If someone says, "Thank you," and another one responds, "You're welcome," does the response deny, cancel, or balance out a reciprocity or an exchange? Does it mean the one who thanks is welcome again to avail, receive, or ask for favor? Does the one who responds mean what he says or is he culturally conditioned linguistically to say "You're welcome" if he hears someone say "Thank you"? Is the "thank you-and-you're welcome" dialogue, in itself, a reciprocity of acts and an exchange of expressions?
Among Filipinos, when someone says "Salamat" (Thanks), the expected response is "Walang anuman" (No anything). Even though the response sounds negative, it negates nothing. "Utang na loob" (debt of gratitude) stays untouched. It cannot be cancelled or denied by expressions Malinowski (1923) and Jacobson (1960) called pathic. "Pathic expression" in contemporary parlance is "small talk." Only exchange (palitan) can cancel, deny, and balance out reciprocity (gantihan). "Sumbat" (reminding or counting), an insulting act where a benefactor reminds and counts what he has given to a beneficiary, calls for a payment or payback value-for-value. If the beneficiary cannot pay or do the equivalent exchange, he can return what he has received. So, exchanging and returning gifts cancel reciprocity.
Reciprocity in the Philippines has no specific language or expression, since it is an informal, unsaid, and unspecified form of interaction where giving and receiving are involved. If one gives or does someone a gift or a favor, it is expected and understood that the latter should reciprocate to the former whatever and however he wants in the future. Exchange is a different story. "Deal," "quits," "barter," "trade," and "exchange" have entered our lingua franca for exchange, especially in business and gambling. They are used when a value-for-value deal is reached. "Exchange tayo ng number" means "Let's give each other's phone number." "Barter tayo ng sapatos." is "Let's trade your shoes with mine." "Quits na tayo." translates to "We're now okay." or "There's no more between us."
Among male participants, they use "usapang lalake" (gentleman's talk) together with a handshake to mean that they have to stick to what they agree. Exchange also includes blatant negating statements such as "Bayad na ako." (I'm paid off.), "Patas na tayo." (We're now equal or balanced.), and "Wala na akong utang." (I have no more debt.) said after the conclusion of a deal or finalization of an agreement . Such statements are also used when a reciprocity is ended by an exchange.

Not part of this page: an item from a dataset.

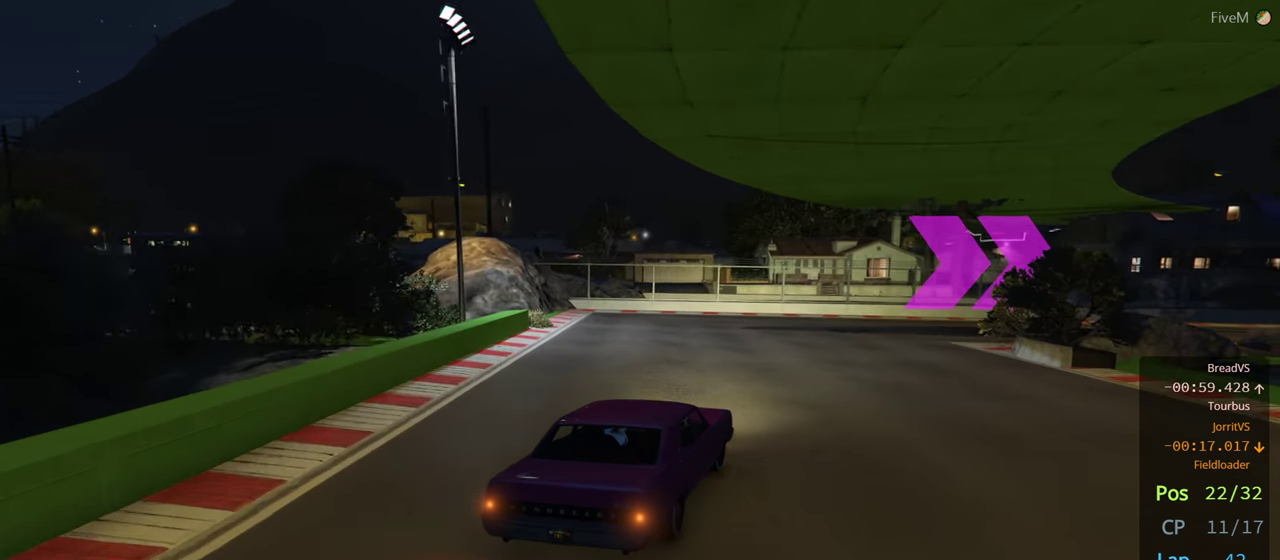
{"buttons": [], "left_stick": "down-right", "right_stick": "center", "events": [[300, "left_stick", "down-right"]]}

For example, if a friend makes "sumbat" by telling me that he gave me a shirt before, I'll feel insulted and be compelled to buy him a shirt similar to what he gave or return what he gave me if I still haven't used it. I'll then use a negating expression or statement for exchange since our reciprocal relationship is over. Naturally, I will say it with a hint of anger and disappointment.
"Walang anuman," the Tagalog equivalent of "welcome," doesn't have an exact communicated meaning or transferred information. It's said automatically the moment "salamat" (Thank you) is heard. Filipinos are culturally conditioned to say it as a response. "Walang anuman" doesn't mean anything specifically. Some don't even understand what it really means, but they use it. Its literal meaning, "No anything," is vague. Its function is to give voice to an act of recognizing a grateful person who thanks. It completes the social interaction. It's the saying that counts not what's being said. Besides, if one doesn't want to verbally respond, he can resort to gestures by nodding or moving his hands.
Americans, for a small talk that's also a greeting, say, "How's it going?" The natural response is: "Good." Again, they're culturally conditioned to say the usual response although the interrogative greeting is unclear. What is "it"? Is it a person that is good or one of the things he is doing that is going good? "What's up?" and What's new?" are usually answered automatically with "Not much" or "Nothing much." "What's up?" for example, is culture-specific. If translated to Tagalog, it's "Anong nangyari?" a question only nosy people itching for gossips ask. It seems to me vague grateful or greeting expressions are exchanged with vague responses, and an act of thanking or greeting is reciprocated with an act of acknowledging or responding back. Generally, expressions are for exchange and acts are for reciprocity, where a responded act of greeting, for instance, can be a beginning of a long, meaningful relationship, if done right.